Yıllardır anlamadığım bir
şey şu cenazelerde güneş gözlüğü takmak. Cenazede ağlayan gözlerini insan neden
gizlemek istesin ki, ne kadar doğal bir hal bu hâlbuki. Güneş gözlüğü ardına
sığınan ağlamaktan şişmiş gözleri güneş gözlüğü ile saklama fikri, aslında
kişinin pekte üzülmediğini gösterir. Mesela çok üzüldüğünüz bir olayla karşı
karşıya kaldığınız bir gününüzü anımsayın, dünyayı unuttuğunuzu, zamanın bile
farklı aktığını hatırlayacaksınız... Yoğun duygularınız sizi hayattan koparır
atar.
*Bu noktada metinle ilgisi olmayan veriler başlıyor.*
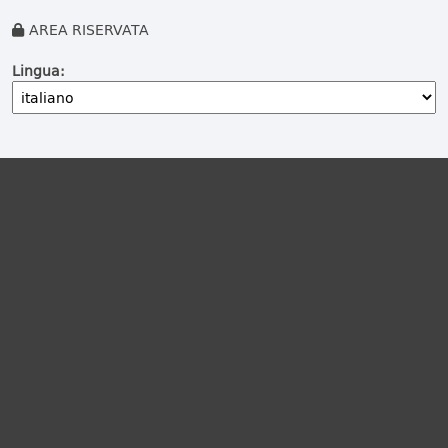
AREA RISERVATA
Lingua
Bu yüzden şişmiş gözlerini, solgun yüzünü dert etmezsiniz, bunu
aklınızdan dahi geçirmezsiniz. Güneş gözlüğü takanlar rol yaptığının
anlaşılmamasını isteyen “üzgün kimseler” olacaktır böyle bir vaziyette.
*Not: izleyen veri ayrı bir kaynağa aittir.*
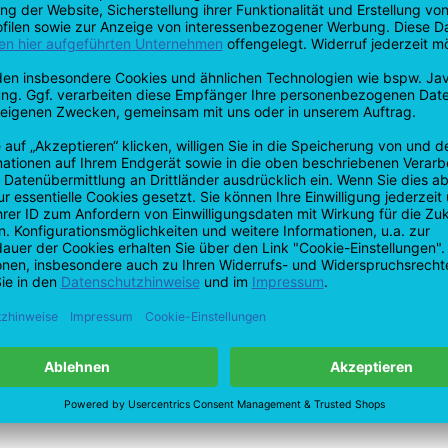
ndensatschlauch passend für ETF 320, ETF 400 u.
Bugün Birand’ın Kanal D binasının önünde düzenlenen cenaze merasimi fotoğraflarına baktım. Güneş
gözlüğü takanlar vardı. Ama bir fotoğraf vardı ki dünyadan kopmuş katıksız acının,
nasıl görünüyorum takıntısından uzak, saf bir acının vesikasıydı bu fotoğraf.
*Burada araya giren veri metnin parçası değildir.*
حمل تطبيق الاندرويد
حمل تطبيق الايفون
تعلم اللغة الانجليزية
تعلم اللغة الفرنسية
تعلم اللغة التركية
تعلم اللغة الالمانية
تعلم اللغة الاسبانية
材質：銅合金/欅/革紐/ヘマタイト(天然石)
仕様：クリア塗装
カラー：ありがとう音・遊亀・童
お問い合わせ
Sadece acısıyla baş başa kalan insanının bu yoğunlukla her türlü sosyal
baskıdan sıyrılmasının resmiydi.
Bu nedenle acının yüksek
dozda etki ettiği zihinler evden çıkarken güneş gözlüğünü yanına almaz, alamaz.
Çünkü o kendini bile unutmuştur o anlarda.